Taking on the world: the global dominance of camera giants Canon and Nikon is a result of Japanese companies successfully moving in on the territory of Western brands in the 1960s and 1970s. Japan now faces the problem of being pursued by companies from emerging Asian economies

Looking to the West

As it happens, Japan was once pursued by the Koreans and Taiwanese. But both countries were relatively small players who often needed Japanese parts or technology. The Chinese, on the other hand, already possess sufficient home-grown technology to produce everything from nuclear submarines to space rockets, and their coffers are exploding with export earnings. With a highly motivated 1.3 billion population willing to work for a fraction of Japanese or Western wages, the challenge China (and, before long, India) poses for the advanced economies is nothing short of monumental. And the challenge is bigger for Japan because of its relative inexperience as the one being pursued.
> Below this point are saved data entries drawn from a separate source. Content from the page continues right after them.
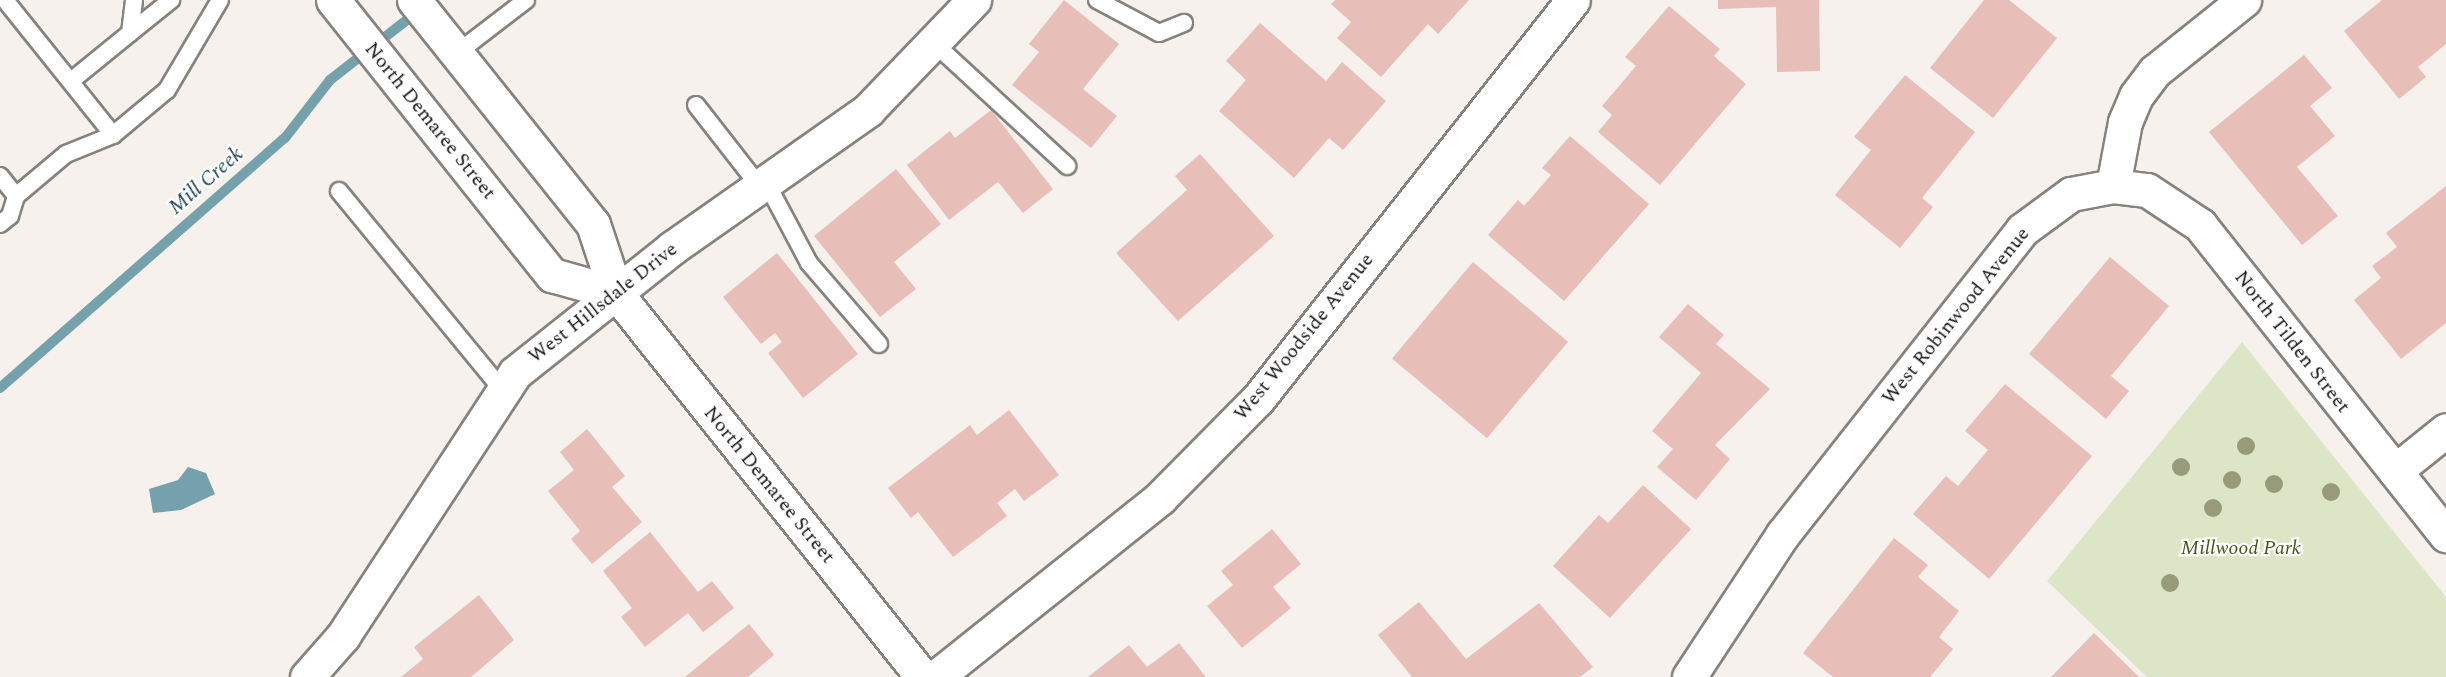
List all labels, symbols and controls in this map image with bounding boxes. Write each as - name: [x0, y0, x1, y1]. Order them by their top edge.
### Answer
- street label: North Demaree Street: [359, 38, 501, 204]
- water label: Mill Creek: [164, 142, 248, 220]
- street label: West Robinwood Avenue: [1877, 222, 2035, 410]
- street label: West Hillsdale Drive: [524, 237, 682, 369]
- street label: West Woodside Avenue: [1229, 248, 1379, 426]
- street label: North Tilden Street: [2229, 266, 2355, 418]
- street label: North Demaree Street: [698, 402, 840, 568]
- park label: Millwood Park: [2181, 536, 2301, 560]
Fortunately for the West, the tradition of liberal arts education has always trained people to think independently and encouraged them to pursue new ideas. That tradition, in turn, has allowed those societies to come up with new ideas in areas ranging from high-tech to music to fashion. In Japan, on the other hand, where the emphasis was on catching up, new or different ideas were not always encouraged. Staying mainstream was often the key to social success.

However, the Japanese can look at the examples of the US and Europe to see what kind of reform is necessary to shorten the adjustment period. They have also proven themselves to be highly capable innovators, but more innovations are needed to support the economy of 120 million people. By learning from the West, Japan should be able to skip the trial-and-error period and go straight to the core of the problem: maximise the number of people able to generate new ideas.

In conclusion, it is arguable that the West today is where Japan was in the 1990s, and Japan today is where the West was in the 1970s. Both can learn a huge amount from the other, and the speed of necessary adjustment is likely to depend critically on how fast they learn from the other's experiences.